From the entries that follow, extract each line holding the string "Other".

Data below:

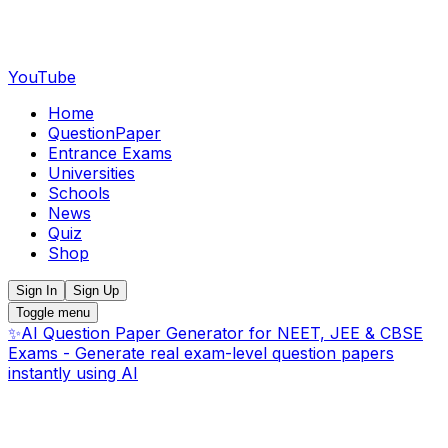
YouTube
Home
QuestionPaper
Entrance Exams
Universities
Schools
News
Quiz
Shop
Sign In
Sign Up
Toggle menu
✨
AI Question Paper Generator for NEET, JEE & CBSE
Exams - Generate real exam-level question papers
instantly using AI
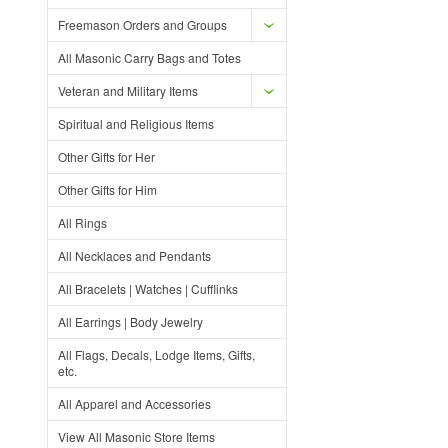
Freemason Orders and Groups
All Masonic Carry Bags and Totes
Veteran and Military Items
Spiritual and Religious Items
Other Gifts for Her
Other Gifts for Him
All Rings
All Necklaces and Pendants
All Bracelets | Watches | Cufflinks
All Earrings | Body Jewelry
All Flags, Decals, Lodge Items, Gifts,
etc.
All Apparel and Accessories
View All Masonic Store Items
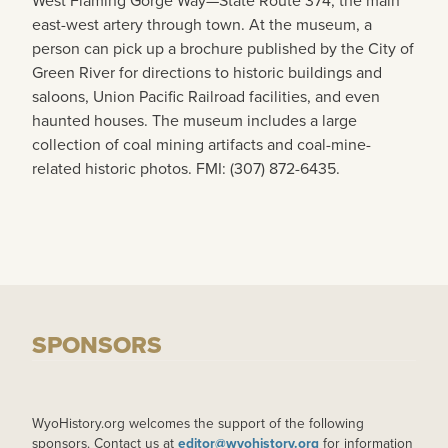
West Flaming Gorge Way—State Route 374, the main
east-west artery through town. At the museum, a
person can pick up a brochure published by the City of
Green River for directions to historic buildings and
saloons, Union Pacific Railroad facilities, and even
haunted houses. The museum includes a large
collection of coal mining artifacts and coal-mine-
related historic photos. FMI: (307) 872-6435.
SPONSORS
WyoHistory.org welcomes the support of the following
sponsors. Contact us at
editor@wyohistory.org
for information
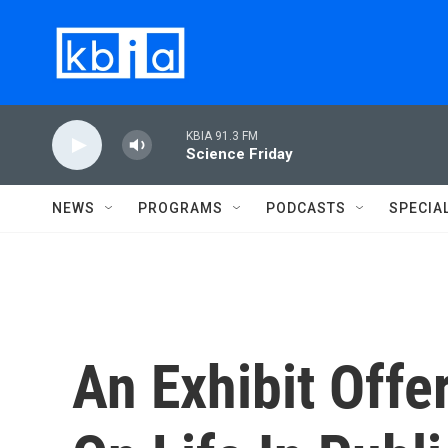
Skip to main content
KBIA 91.3 FM
Science Friday
NEWS
PROGRAMS
PODCASTS
SPECIA
An Exhibit Offe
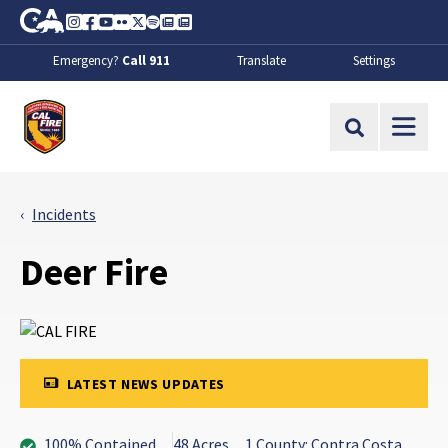
Skip to Main Content
CA.gov
Instagram
Facebook
Youtube
Flickr
Twitter
Spotify
Contact Us
About
Emergency?
Call 911
Translate
Settings
CalFire
Site Search
Incidents
Deer Fire
LATEST NEWS UPDATES
100% Contained
48 Acres
1 County: Contra Costa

End of Data.

Exercise result>
Other Gifts for Her
Other Gifts for Him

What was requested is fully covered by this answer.